En esta espera me deleité con una escena inolvidable, acontecida en la hora de mayor concurrencia. Por fuera, un abogado cuarentón impecablemente vestido, de chaqueta cuadriculada sobre un fondo beige y pantalón oscuro, mocasines, corbata de seda tejida sobre camisa blanca con colleras, todo un caballero inglés; el pelo recién cortado y bien peinado, la tez blanca recién afeitada y espolvoreada levemente con polvo talco, cachetes rellenos y rosaditos, más unos ojos grandes, todo esto le daba la apariencia un muñeco de ventrílocuo, el regalón de las secretarias del sospechoso bufete donde trabajaba. Al otro lado, el mesonero, un hombre que redeaba los cincuenta años, cabeza gacha, quien por unos pocos genes no sufrió de enanismo hipofisiario, como Nelson de la Rosa, alguna vez detentador del record Guiness de hombre más pequeño del mundo gracias a sus cincuenta y cuatro centímetros de estatura, famoso por sus apariciones en películas, como El Hombre Rata y La Isla del Doctor Moreau, y el video de la canción Coolo. Toda la fisionomía en este sujeto es menuda: ojillos de topo agrandados por anteojos de altas dioptrías, cabeza angosta y alargada con una frente pequeña y arrugada, orejas apretadas, una diminuta boca fruncida; incluso los movimientos son un resumen, y no por obligación dentro de ese espacio reducido donde trabaja, las conversaciones breves, nada dura más de un minuto. Éste parece también un muñeco, pero es más bien una marioneta o un títere. Demostraba una habilidad impresionante para alcanzar los expedientes ubicados en los casilleros más altos, a unos dos metros, sin necesidad de cajón alguno, alargando sus pies y brazos cortos, llevando pesados lotes de rosados expedientes del casillero al mesón, del mesón al casillero. Y también un conocimiento casi absoluto respecto de donde están o no están esos expedientes (¿serán dos mil? ¿cinco mil?). Comienza la interacción entre ambos, el abogado oficinesco con nulos conocimientos sobre el real funcionamiento de tribunales (algo que nadie puede llegara dominar cabalmente) y el experto del mesón. El muñeco de ventrílocuo y el títere, con un largo, lustroso y luminoso tablón como escenario.
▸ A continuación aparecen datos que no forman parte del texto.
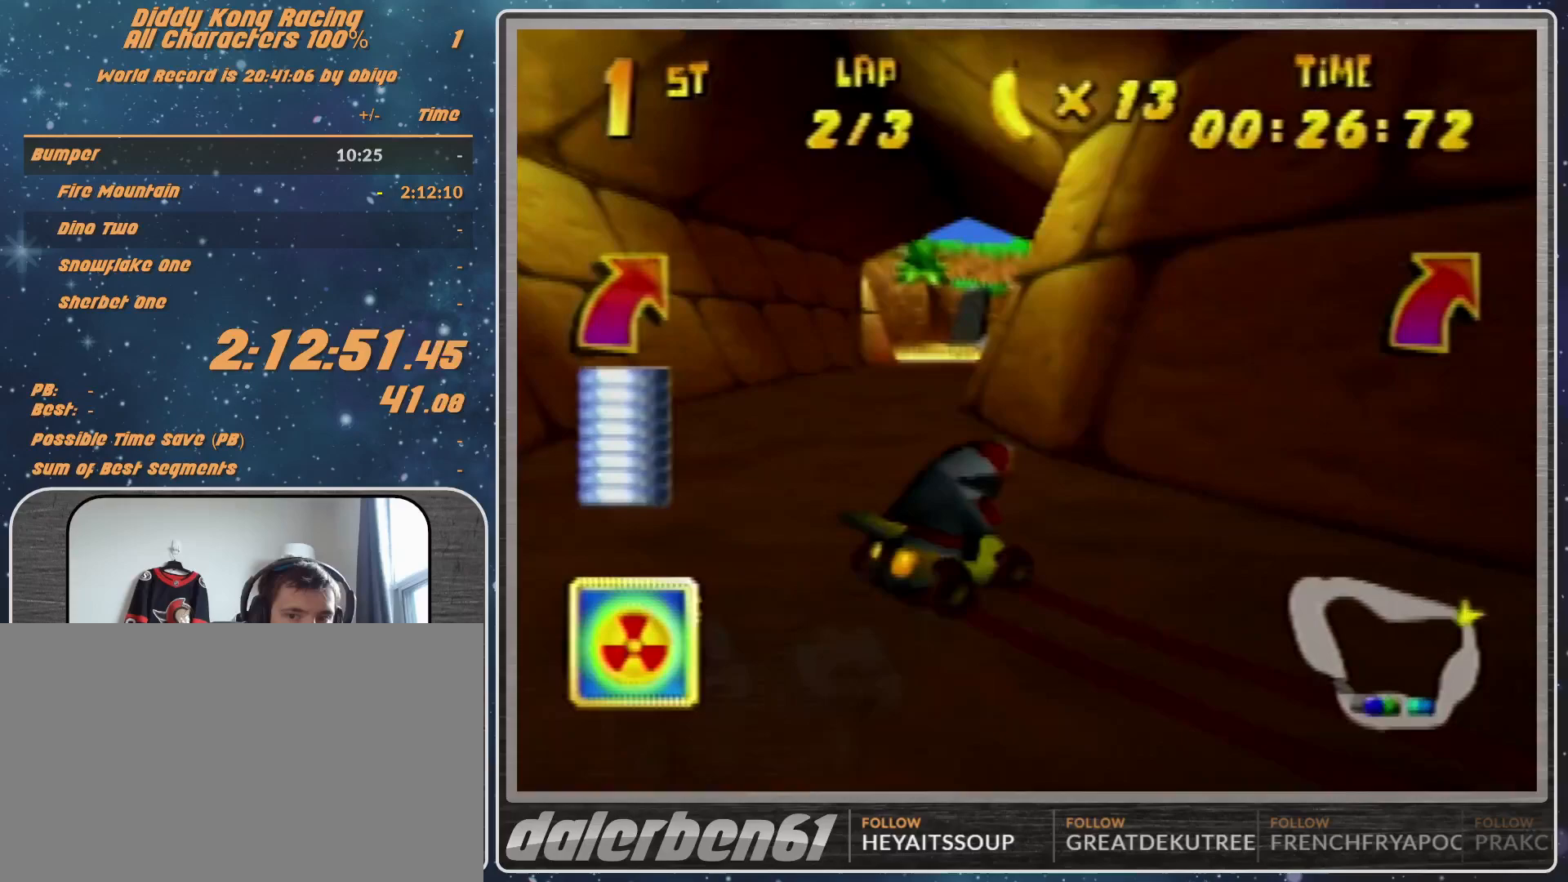
{"buttons": ["A"], "left_stick": "center", "events": [[100, "A", "up"], [100, "R1", "up"], [200, "A", "down"], [300, "A", "up"], [300, "left_stick", "center"], [500, "A", "down"]]}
-Buenas tardes, ¿me pasa el expediente X por favor?- Sin levantar la cabeza, mesonero sigue acarreando expedientes, incansable. Está muy concentrado con el resto de la audiencia en el sector más lejano del escenario. Con el papelillo que señala el número de su turno en la mano, el delicado abogado insiste infructuosamente, se mantiene la ignorancia absoluta de su interlocutor por largos minutos. Cruzando sus dominios, repentinamente levanta la cabeza y establece, por primera y útima vez, contacto visual. -¿Cuál me pidió?- Jamás pierde palabra que le dirijan, por suave y lejana que sea. El muñeco de ventrílocuo se demora en cobrar vida, sorprendido, y repite el nombre del expediente. -Ese no está, entró por algo. -Aaaaaaahhh, y ¿qué será? ¿puede ser un oficio?. -Si, un oficio-. Stromboli vuelve a llevarse a su títere al otro lado del cortinaje negro. El numerador de los turnos sigue en un eterno 01. Las luces se apagan, manteniéndose tan sólo dos focos que iluminan el silencio lejano de los protagonistas y el 01 de ampolletitas rojas. Otro largo minuto. El títere vuelve hacia el otro lado, se enciende la luminaria del tribunal y vuelve el rumor permanente de tribunales. -¿Hay algún libro dónde anoten eso?- Uno de los primeros consejos que me dieron al empezar a trabajar en tribunales fue que para todo, casi absolutamente para todo, se mantiene registro en un libro, confeccionado a pulso por algún funcionario del juzgado. En este punto todos se convierten en iguales, el abogado en el último de los procuradores novatos, y el procurador en el más avezado. El anonimato de los tribunales, por un momento, se adueña de todo y todos quienes están ante el mesón, sin importar lo bien o mal vestidos, el porte y la estampa, el perfume, la voz, la educación ni los modales. Es un duro trabajo salir de ese anonimato, empatizar con funcionarios cuando son de madera. Sonreía para mis adentros, esperando con paciencia un espacio para adueñarme de mi lado del escenario.